REQUIRED ACTION 1: Update the notebook code from "# Initialize the" to "return len(self.contexts)", inclusive, and use "QGDataset" in place of "QuestionGenerationDataset".
REQUIRED ACTION 2: Name every object the notebook code imports with a "from ... import" statement.

QUOTED PASSAGE:
== == ==

In [13]:
pip install transformers torch datasets




In [None]:
# Required Libraries
import torch
import torch.nn as nn
import torch.optim as optim
from torch.utils.data import DataLoader, Dataset
from transformers import DistilBertTokenizer
from datasets import load_dataset
from nltk.translate.bleu_score import sentence_bleu
import torch.nn.functional as F

# Load the SQuAD dataset
dataset = load_dataset("squad")

# Extract contexts and questions from the dataset
contexts = [item['context'] for item in dataset['train']]
questions = [item['question'] for item in dataset['train']]

# Display the first few contexts and questions to verify
for i in range(3):
    print(f"Context {i}: {contexts[i]}")
    print(f"Question {i}: {questions[i]}\n")

# Initialize the tokenizer
tokenizer = DistilBertTokenizer.from_pretrained('distilbert-base-uncased')

# Create a custom Dataset class for Question Generation
class QuestionGenerationDataset(Dataset):
    def __init__(self, contexts, questions, tokenizer, max_length=512):
        self.contexts = contexts
        self.questions = questions
        self.tokenizer = tokenizer
        self.max_length = max_length

    def __len__(self):
        return len(self.contexts)

    def __getitem__(self, idx):
        context = self.contexts[idx]
        question = self.questions[idx]

        # Tokenize context
        inputs = self.tokenizer(
            context,
            padding='max_length',
            truncation=True,
            max_length=self.max_length,
            return_tensors='pt'
        )

        # Tokenize question
        question_inputs = self.tokenizer(
            question,
            padding='max_length',
            truncation=True,
            max_length=self.max_length,
            return_tensors='pt'
        )

== == ==

INPUT DATA:
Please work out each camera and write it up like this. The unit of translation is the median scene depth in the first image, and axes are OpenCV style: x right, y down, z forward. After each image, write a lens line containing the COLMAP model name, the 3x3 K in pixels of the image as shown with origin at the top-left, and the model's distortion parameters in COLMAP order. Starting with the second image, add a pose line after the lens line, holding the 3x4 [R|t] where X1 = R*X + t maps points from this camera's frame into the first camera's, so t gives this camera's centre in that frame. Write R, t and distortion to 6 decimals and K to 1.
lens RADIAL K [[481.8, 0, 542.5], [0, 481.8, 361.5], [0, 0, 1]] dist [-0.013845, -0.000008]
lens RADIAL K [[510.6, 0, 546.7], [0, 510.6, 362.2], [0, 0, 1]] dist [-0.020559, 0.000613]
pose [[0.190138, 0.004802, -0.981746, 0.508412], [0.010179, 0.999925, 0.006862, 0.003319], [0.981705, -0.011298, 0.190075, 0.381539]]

== == ==

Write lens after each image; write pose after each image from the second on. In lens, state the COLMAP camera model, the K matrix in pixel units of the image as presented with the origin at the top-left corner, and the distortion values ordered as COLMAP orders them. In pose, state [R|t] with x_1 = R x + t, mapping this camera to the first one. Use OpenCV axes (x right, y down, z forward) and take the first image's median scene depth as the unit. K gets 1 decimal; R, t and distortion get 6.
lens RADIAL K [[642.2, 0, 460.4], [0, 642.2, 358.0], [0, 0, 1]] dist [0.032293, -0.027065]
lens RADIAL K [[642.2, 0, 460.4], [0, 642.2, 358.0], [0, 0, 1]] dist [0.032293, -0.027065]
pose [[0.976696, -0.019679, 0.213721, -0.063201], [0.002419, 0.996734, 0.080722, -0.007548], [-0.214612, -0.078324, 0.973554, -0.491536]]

== == ==

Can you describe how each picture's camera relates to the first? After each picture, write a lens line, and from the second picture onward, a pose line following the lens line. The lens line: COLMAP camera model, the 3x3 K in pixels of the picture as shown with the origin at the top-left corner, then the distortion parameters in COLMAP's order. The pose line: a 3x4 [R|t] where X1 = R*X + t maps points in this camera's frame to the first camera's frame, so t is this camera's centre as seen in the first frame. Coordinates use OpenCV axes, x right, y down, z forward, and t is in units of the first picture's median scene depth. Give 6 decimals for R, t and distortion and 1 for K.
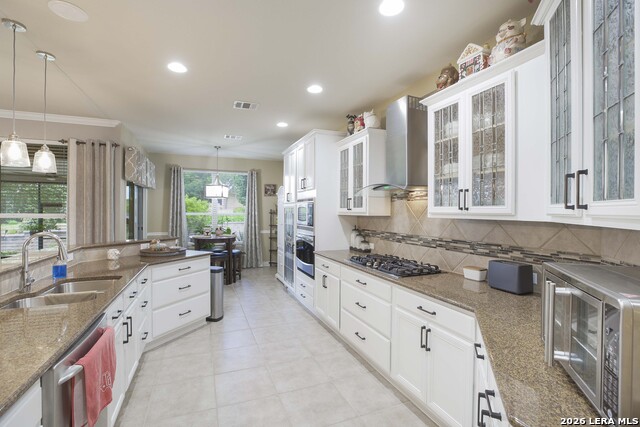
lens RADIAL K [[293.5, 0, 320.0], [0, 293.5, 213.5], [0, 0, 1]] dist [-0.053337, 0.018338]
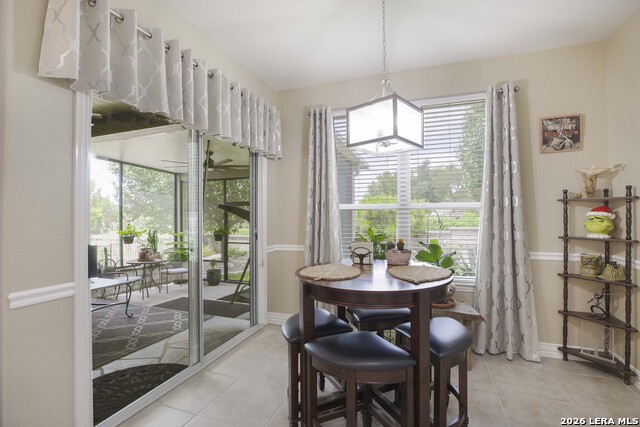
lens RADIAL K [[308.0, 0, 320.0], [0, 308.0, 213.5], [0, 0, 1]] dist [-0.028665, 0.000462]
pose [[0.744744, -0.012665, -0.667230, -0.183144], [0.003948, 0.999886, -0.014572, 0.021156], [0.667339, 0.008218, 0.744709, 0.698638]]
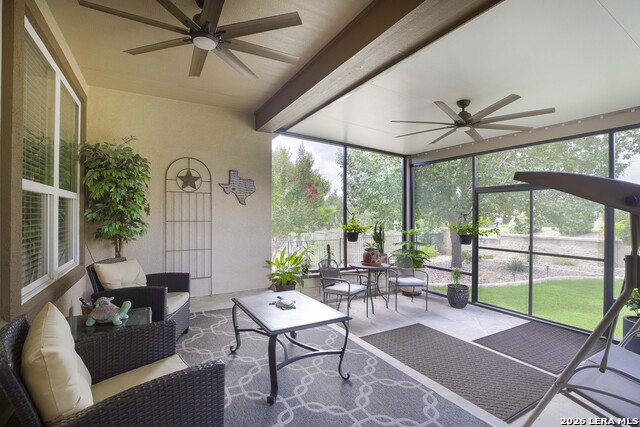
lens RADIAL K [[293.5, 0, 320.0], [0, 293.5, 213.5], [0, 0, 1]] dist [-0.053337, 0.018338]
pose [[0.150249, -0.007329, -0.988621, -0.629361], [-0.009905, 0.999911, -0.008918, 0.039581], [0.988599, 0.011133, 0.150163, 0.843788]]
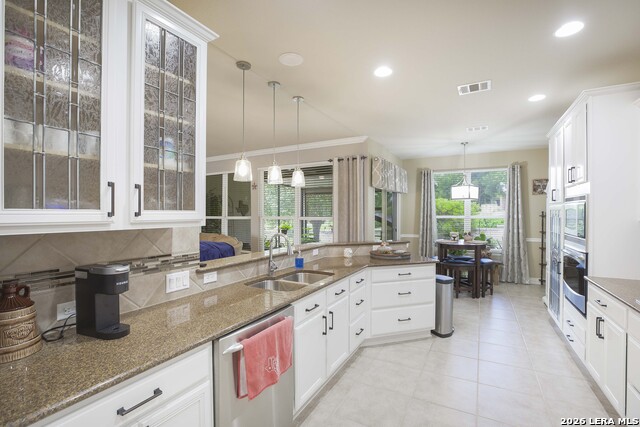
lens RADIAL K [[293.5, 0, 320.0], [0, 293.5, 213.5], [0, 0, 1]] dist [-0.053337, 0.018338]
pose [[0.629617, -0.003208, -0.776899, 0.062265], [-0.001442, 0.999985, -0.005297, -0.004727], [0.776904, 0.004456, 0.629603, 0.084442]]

== == ==

EXPECTED ANSWER 1:
# Initialize the tokenizer
tokenizer = DistilBertTokenizer.from_pretrained('distilbert-base-uncased')

# Create a custom Dataset class for Question Generation
class QGDataset(Dataset):
    def __init__(self, contexts, questions, tokenizer, max_length=512):
        self.contexts = contexts
        self.questions = questions
        self.tokenizer = tokenizer
        self.max_length = max_length

    def __len__(self):
        return len(self.contexts)

EXPECTED ANSWER 2:
DataLoader
Dataset
DistilBertTokenizer
load_dataset
sentence_bleu